Rep. Grace Meng (D-N.Y.) took aim at former President Trump in a recent interview for his use of terms like “Chinese virus” and “Kung flu” when referring to the coronavirus, saying his charged rhetoric helped contribute to a spike in anti-Asian attacks seen in the nation this past year.
“When I first heard the former president use words like ‘kung flu’ and ‘Chinese virus,’ I was really horrified. And every time he said it, I thought, okay, this will be the last time. He couldn’t possibly continue to use it,” Meng said during an appearance on Bill Clinton’s “Why Am I Telling You This?” podcast on Thursday.
“And even the WHO, the World Health Organization, even his own secretary of health suggested that we don’t use words like that, but he continued,” she said, “and so, while racially motivated harassment of Asian Americans is a longstanding issue and certainly didn’t start last year. But since COVID-19 began, the incidents have been nonstop.”
“And when you have a leader in this country who has a tremendous platform, use words and fuel false facts and misinformation about the virus and it’s perpetuated by the leaders, the top leaders of the Republican party in the White House and in the Congress, what happens is people, Asian Americans are getting shoved, assaulted, spat on,” Meng said.
Stop AAPI Hate, a reporting center that tracks such incidents against Asian Americans and Pacific Islanders, said in a report released earlier this week that it has received nearly 3,800 first-hand accounts of anti-Asian hate since March 2020, around the time the pandemic began to take hold in the United States.
In New York City alone, Clinton noted during the podcast, anti-hate crimes also skyrocketed by more than 2020 by more than eight times compared to the previous year.
“Just two days ago in a park right near my house, a mom was out with her baby and a man came up to her, spat at her direction three times in front of her baby and said, ‘Chinese virus go home,’” said Meng, who represents New York’s sixth congressional district, which encompasses Queens.
“And this happened five, 10 minutes from my house.

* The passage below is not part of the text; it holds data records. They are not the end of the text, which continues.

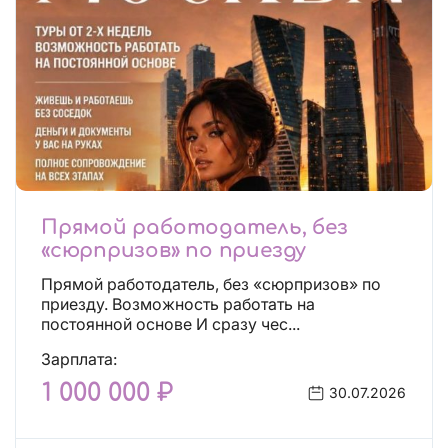
Прямой работодатель, без
«сюрпризов» по приезду
Прямой работодатель, без «сюрпризов» по
приезду. Возможность работать на
постоянной основе И сразу чес...
Зарплата:
1 000 000 ₽
30.07.2026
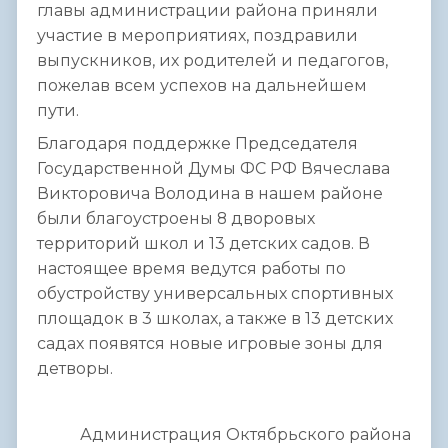
главы администрации района приняли
участие в мероприятиях, поздравили
выпускников, их родителей и педагогов,
пожелав всем успехов на дальнейшем
пути.
Благодаря поддержке Председателя
Государственной Думы ФС РФ Вячеслава
Викторовича Володина в нашем районе
были благоустроены 8 дворовых
территорий школ и 13 детских садов. В
настоящее время ведутся работы по
обустройству универсальных спортивных
площадок в 3 школах, а также в 13 детских
садах появятся новые игровые зоны для
детворы.
Администрация Октябрьского района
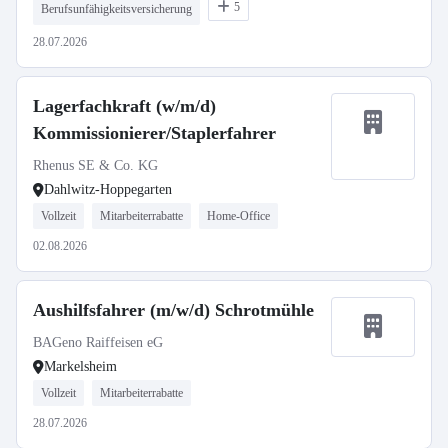
5
Berufsunfähigkeitsversicherung
28.07.2026
Lagerfachkraft (w/m/d)
Kommissionierer/Staplerfahrer
Rhenus SE & Co. KG
Dahlwitz-Hoppegarten
Vollzeit
Mitarbeiterrabatte
Home-Office
02.08.2026
Aushilfsfahrer (m/w/d) Schrotmühle
BAGeno Raiffeisen eG
Markelsheim
Vollzeit
Mitarbeiterrabatte
28.07.2026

So as a parent, as a mom, it just breaks my heart to have had to talk to my kids about this. I got to middle school kids and it scares me. It makes me angry and it just stems from false information and cowardly acts,” Meng, New York state’s first and only Asian American congress member, continued.
A growing number of lawmakers have raised alarm over the rise of anti-Asian attacks seen in the nation amid the ongoing pandemic less than two days after a shooting spree in Atlanta left eight people did, including six Asian women.
While local police have said it’s too early to determine whether the attacks, which targeted spas in the city, were a hate crime, the shootings have reignited a nationwide conversation around the surge of anti-Asian crimes in the country.
On Wednesday morning, Rep. Judy Chu (D-Calif.), who heads the Congressional Asian Pacific American Caucus, also took aim at Trump during a press conference for stoking what she called “the flames of xenophobia against AAPIs [Asian Americans and Pacific Islanders] with his rhetoric.”
“The CDC [Centers for Disease Control and Prevention] and the World Health Organization said that we should all use the official term, COVID-19, in order to make sure that this disease is not associated with a particular geographical location or ethnicity due to the stigma it causes. And President Trump refused to acknowledge that,” Chu said.
“Instead, [he] used these terms — China virus, Wuhan virus and even kung flu — and as a result the anti-Asian hate crimes and incidents increased exponentially,” she continued.
Meng, who is the daughter of immigrants and was raised in Queens, said it’s been a “very heartbreaking year for the Asian American community,” a community she said “who really grew up or came to this country under the notion that if you just blend in and fit in and stay invisible, be quiet, and do your job, you’ll make it and you’ll be seen as American enough.”
“And right now we’re going through a sort of cultural transformation, where we’re saying to people, you know, you have to get out of your comfort zone, you have to talk about what happened to you. Otherwise, it could happen to people after you in the future,” she said.
“You have to say it out loud and report it to protect other people. And so that’s why we’re seeing so many incidents, over 3,000 reported and who knows how many haven’t been reported,” she added.